Eshoo appears to have backing from House Speaker Nancy Pelosi. Asked by CNN about the Bright situation, Pelosi directed an inquiry to Eshoo.
Some context: Bright had led BARDA, the Biomedical Advanced Research and Development Authority, since 2016 until Tuesday, when he was reassigned to a narrower position.
"I believe this transfer was in response to my insistence that the government invest the billions of dollars allocated by Congress to address the Covid-19 pandemic into safe and scientifically vetted solutions, and not in drugs, vaccines and other technologies that lack scientific merit," Bright said in a lengthy statement issued Wednesday. "I am speaking out because to combat this deadly virus, science — not politics or cronyism — has to lead the way."
5:55 p.m. ET, April 23, 2020
Union says 13 meatpacking and food processing workers have died
From CNN’s Dianne Gallagher and Pamela Kirkland
The United Food and Commercial Workers International Union told reporters on a call that 10 meatpacking workers and three food processing workers have died as a result of coronavirus, according to its estimates.
The UCFW said it identified 13 plants that have closed at some point in the past two months, which impacted more than 24,500 workers and resulted in a 25% reduction in pork slaughter capacity and 10% reduction in beef slaughter capacity.

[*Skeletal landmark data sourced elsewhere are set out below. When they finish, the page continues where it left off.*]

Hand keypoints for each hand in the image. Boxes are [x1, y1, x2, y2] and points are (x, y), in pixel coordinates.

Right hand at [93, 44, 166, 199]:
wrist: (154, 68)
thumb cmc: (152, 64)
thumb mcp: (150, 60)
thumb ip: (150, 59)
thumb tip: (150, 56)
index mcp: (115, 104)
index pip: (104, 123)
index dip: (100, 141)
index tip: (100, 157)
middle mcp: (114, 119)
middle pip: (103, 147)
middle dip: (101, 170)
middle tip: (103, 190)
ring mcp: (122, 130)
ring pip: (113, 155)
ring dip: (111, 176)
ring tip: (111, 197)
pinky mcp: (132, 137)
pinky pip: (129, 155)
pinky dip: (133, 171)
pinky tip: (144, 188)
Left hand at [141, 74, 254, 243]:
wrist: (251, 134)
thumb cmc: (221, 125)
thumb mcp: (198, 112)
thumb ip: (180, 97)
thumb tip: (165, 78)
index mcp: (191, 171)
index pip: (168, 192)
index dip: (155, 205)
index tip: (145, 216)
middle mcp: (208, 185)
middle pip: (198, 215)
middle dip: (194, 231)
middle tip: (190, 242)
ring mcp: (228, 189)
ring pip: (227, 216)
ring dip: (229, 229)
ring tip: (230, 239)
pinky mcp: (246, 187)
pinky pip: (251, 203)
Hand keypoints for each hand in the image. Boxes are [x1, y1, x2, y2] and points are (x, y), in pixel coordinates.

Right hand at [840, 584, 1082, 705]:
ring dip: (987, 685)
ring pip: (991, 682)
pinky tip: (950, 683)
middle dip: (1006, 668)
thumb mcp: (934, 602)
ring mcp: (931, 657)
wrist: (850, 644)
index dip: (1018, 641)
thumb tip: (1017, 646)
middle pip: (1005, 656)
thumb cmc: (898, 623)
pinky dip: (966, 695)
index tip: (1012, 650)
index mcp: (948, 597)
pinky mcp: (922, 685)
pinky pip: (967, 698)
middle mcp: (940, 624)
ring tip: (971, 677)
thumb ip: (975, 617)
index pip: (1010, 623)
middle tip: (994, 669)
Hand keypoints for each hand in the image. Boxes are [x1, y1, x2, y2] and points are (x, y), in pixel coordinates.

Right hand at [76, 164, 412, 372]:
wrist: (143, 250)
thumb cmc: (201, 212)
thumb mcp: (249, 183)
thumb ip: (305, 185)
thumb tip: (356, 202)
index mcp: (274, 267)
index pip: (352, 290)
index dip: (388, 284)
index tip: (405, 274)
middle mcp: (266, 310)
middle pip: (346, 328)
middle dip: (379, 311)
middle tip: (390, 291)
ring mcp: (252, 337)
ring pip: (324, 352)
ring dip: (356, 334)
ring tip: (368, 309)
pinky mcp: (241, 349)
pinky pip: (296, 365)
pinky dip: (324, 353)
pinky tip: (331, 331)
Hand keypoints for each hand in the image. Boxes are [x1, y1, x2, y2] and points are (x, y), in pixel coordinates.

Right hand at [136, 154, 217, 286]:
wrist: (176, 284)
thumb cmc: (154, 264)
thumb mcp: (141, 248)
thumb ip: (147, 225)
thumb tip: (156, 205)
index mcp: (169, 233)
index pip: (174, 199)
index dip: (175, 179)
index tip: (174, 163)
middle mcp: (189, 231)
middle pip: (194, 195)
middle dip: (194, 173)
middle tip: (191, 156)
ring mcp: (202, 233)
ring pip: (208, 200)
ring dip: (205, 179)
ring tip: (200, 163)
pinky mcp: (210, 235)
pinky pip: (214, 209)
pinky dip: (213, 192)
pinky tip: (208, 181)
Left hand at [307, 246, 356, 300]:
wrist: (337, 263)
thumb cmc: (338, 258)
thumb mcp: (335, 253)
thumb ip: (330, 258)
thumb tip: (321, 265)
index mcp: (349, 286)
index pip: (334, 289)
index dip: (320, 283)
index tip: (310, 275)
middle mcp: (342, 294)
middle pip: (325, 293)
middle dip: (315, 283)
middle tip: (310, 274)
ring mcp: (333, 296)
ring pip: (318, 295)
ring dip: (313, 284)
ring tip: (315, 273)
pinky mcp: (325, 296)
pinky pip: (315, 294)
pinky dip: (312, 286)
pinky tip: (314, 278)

In a letter to Vice President Mike Pence, the UFCW asked the White House Coronavirus Task Force to "prioritize five safety actions targeted toward the meatpacking industry."
Those actions included increased worker testing, priority access to personal protective equipment, halting speed line waivers, mandating social distancing and isolating workers with symptoms or positive tests.
5:32 p.m. ET, April 23, 2020
United will require flight attendants to wear face coverings
From CNN's Cristina Alesci
United will require flight attendants to wear cloth face coverings or masks while they’re on duty starting April 24, according to an employee memo the airline shared with CNN.
United says it’s the first major US carrier to adopt the requirement.
The airline will not replenish the supply after every flight and rather, it will do so “as needed and as supplies permit,” the airline said in the memo.
Flight attendants also will have the option to wear their own face coverings or use the ones United provides.
United noted that the requirement “is in line” with Centers for Disease Control and Prevention recommendations that people wear cloth face coverings in public when social distancing isn’t possible.
The airline made the decision in partnership with the Association of Flight Attendants, according to the memo.